Mr AX was a workshop manager for CX. On 5 June 2009, Mr AX received an email about an incident at a related company regarding the unsafe removal of a counterweight from a piling rig in another country. The email instructed management to put an amended procedure for assembling and disassembling the counterweights in place. Mr AX failed to act on this request. An incident resulting in a worker's death then occurred at the site under AX's supervision. The Industrial Magistrate found that Mr AX's failure to amend the safety procedure within three months of receiving the warning email was a breach of s 24 of the repealed Workplace Health and Safety Act 1995 (Qld). The penalties imposed were $200,000 for the company and $20,000 for the officer.

This case highlights that officers have a responsibility to act in a timely manner when they are made aware of a potential risk to the safety of employees.

SafeWork (NSW) v Romanous Contractors

In April this year, Romanous Contractors and its Director, Mr Allen Romanous, received the second largest WHS fine in NSW history following the death of a bricklayer at its construction site in 2014. Mr Romanous was found guilty in the District Court for a breach of s 27 of the WHS Act and fined $85,500 after the bricklayer died when he fell 5 m through a hole at the site. The Court found the company only had ad hoc safety systems in place, despite repeated warnings, and it was fined $425,000.

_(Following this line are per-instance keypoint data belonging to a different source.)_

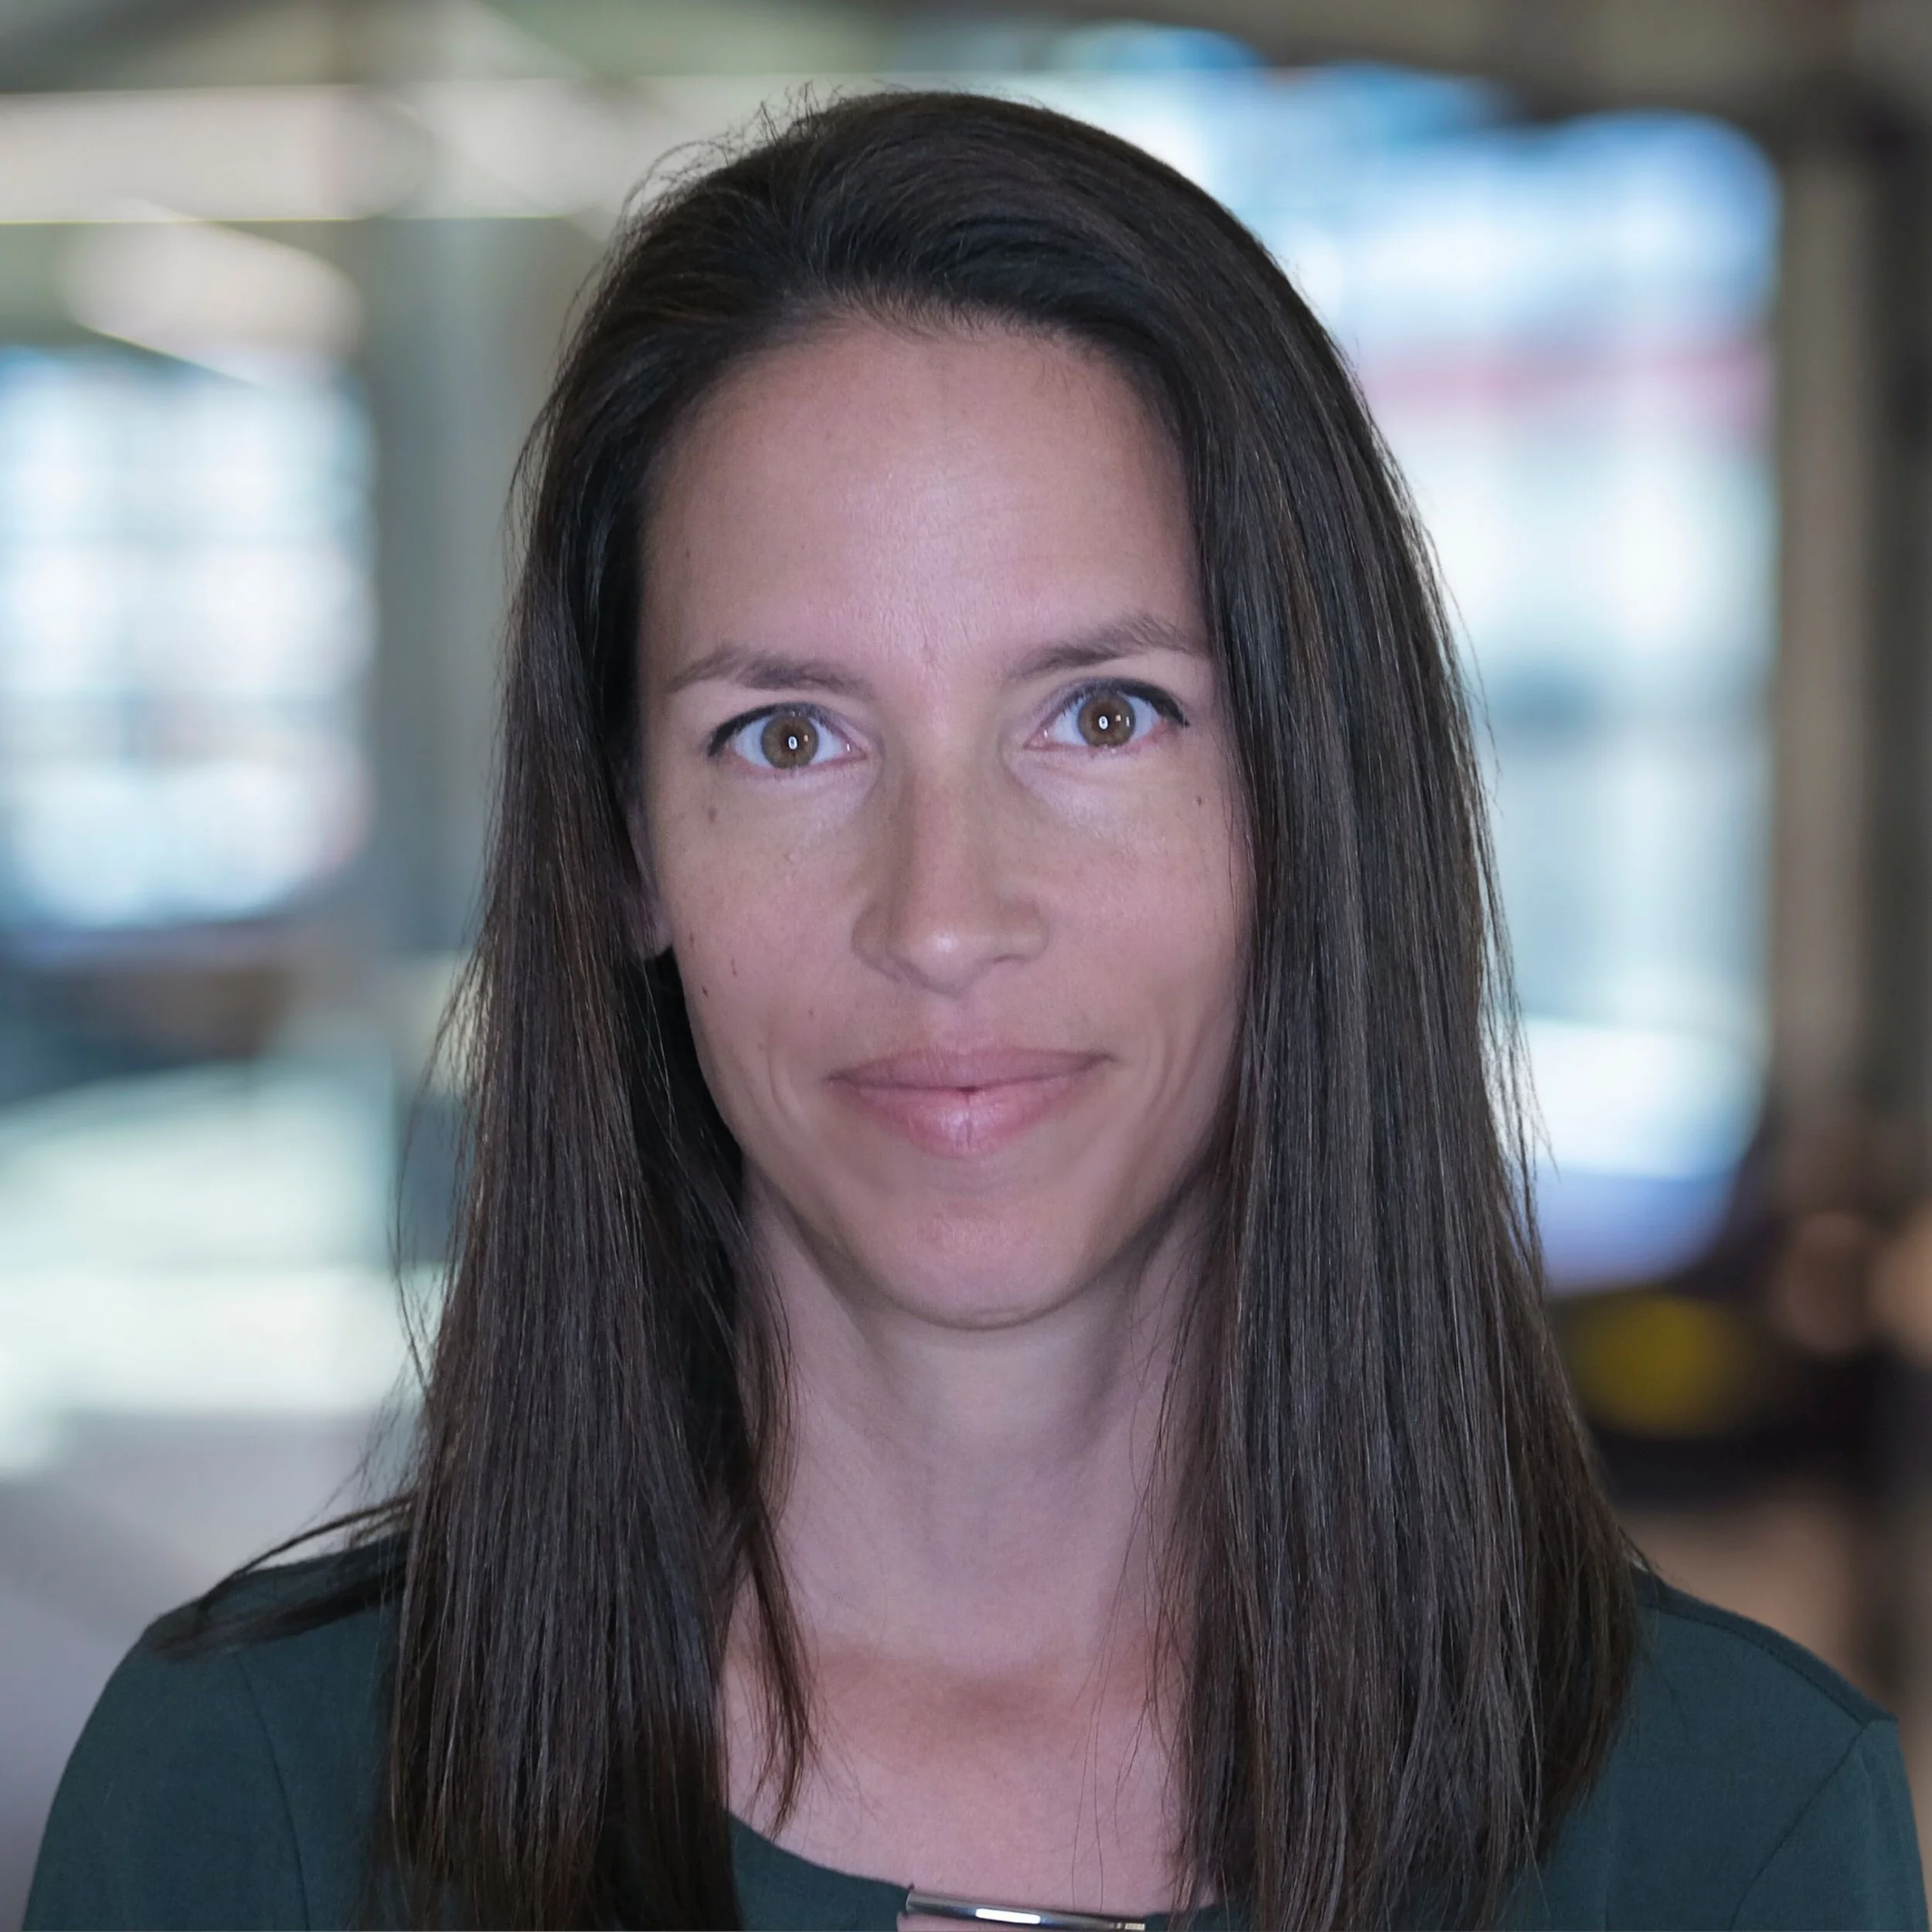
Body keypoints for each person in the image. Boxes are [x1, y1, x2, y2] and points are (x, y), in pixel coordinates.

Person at [24, 90, 1927, 1932]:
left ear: (1312, 800)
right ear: (621, 849)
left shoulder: (1726, 1824)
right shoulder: (250, 1799)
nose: (941, 915)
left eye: (1099, 714)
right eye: (787, 736)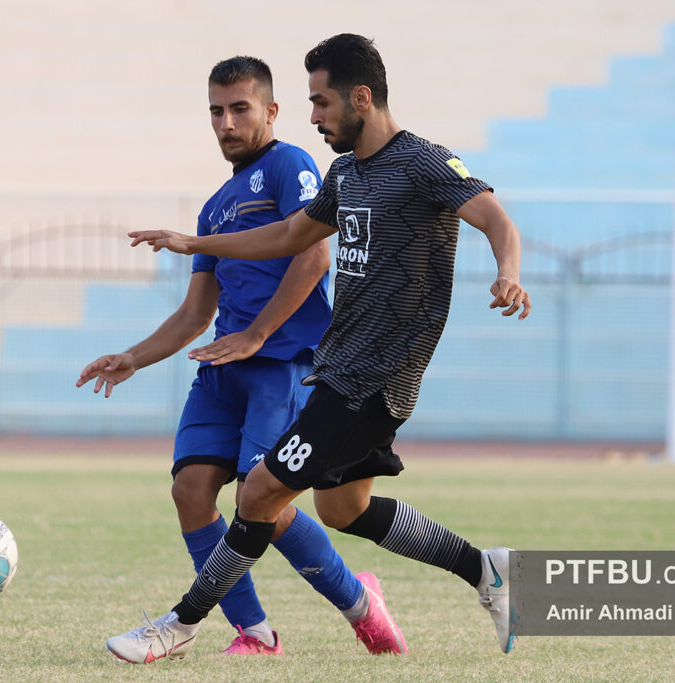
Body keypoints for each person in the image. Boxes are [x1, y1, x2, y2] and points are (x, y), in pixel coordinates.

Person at [106, 34, 532, 663]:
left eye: (322, 101)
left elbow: (496, 218)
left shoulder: (423, 163)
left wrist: (508, 271)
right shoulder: (346, 173)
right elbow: (286, 235)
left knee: (258, 494)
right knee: (343, 509)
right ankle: (486, 570)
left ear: (362, 97)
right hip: (340, 370)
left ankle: (181, 623)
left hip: (374, 379)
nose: (313, 116)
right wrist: (197, 245)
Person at [77, 55, 406, 660]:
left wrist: (256, 336)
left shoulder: (291, 166)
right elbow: (194, 315)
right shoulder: (213, 208)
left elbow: (313, 258)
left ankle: (360, 604)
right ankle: (255, 634)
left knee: (263, 497)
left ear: (271, 111)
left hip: (283, 366)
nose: (226, 123)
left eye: (239, 109)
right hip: (222, 368)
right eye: (215, 112)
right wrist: (132, 357)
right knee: (190, 490)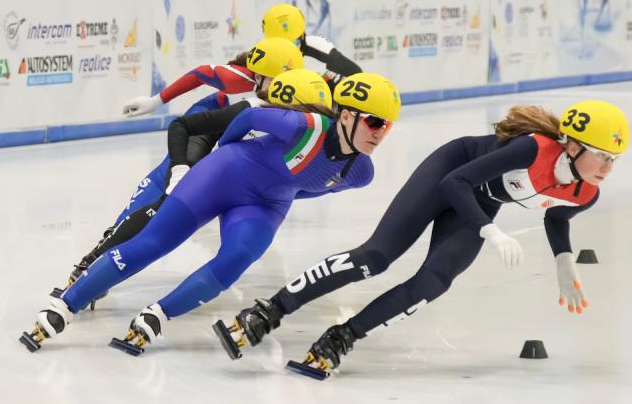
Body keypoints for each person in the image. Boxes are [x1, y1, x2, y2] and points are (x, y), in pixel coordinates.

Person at [213, 100, 630, 378]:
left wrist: (564, 260)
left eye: (614, 160)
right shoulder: (533, 149)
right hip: (452, 172)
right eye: (602, 156)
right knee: (375, 257)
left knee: (435, 281)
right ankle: (269, 311)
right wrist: (490, 230)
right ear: (572, 146)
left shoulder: (586, 191)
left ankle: (343, 337)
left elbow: (558, 218)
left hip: (481, 204)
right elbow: (457, 182)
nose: (607, 168)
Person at [20, 69, 402, 355]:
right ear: (348, 116)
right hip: (226, 172)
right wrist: (225, 153)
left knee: (238, 258)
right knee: (154, 242)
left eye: (387, 127)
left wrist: (283, 196)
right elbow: (249, 119)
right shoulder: (304, 126)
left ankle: (157, 316)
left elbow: (311, 188)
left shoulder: (360, 172)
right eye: (373, 121)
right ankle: (63, 306)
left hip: (266, 203)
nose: (379, 133)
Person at [48, 5, 361, 303]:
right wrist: (157, 101)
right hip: (206, 127)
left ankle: (96, 263)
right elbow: (201, 76)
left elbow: (350, 86)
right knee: (163, 199)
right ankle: (88, 268)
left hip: (237, 135)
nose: (276, 92)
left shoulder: (307, 83)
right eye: (270, 84)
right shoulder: (248, 76)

How officers can meet their obligations

Officers must ensure that their organisation has a proactive system of safety management, including:

  • regular auditing by a person with qualifications and expertise
  • follow-ups after audits, considering the auditor's recommendations
  • incident reporting with corrective actions prioritised
  • checks and processes to ensure that risk assessments are current and identify all hazards, with appropriate control measures introduced
  • in the harmonised states, meetings to discuss the reasonably practicable options available to ensure safety, and
  • ensure that, where work is contracted out, that appropriately qualified and safety-conscious contractors are engaged.

The content of this article is intended to provide a general guide to the subject matter. Specialist advice should be sought about your specific circumstances.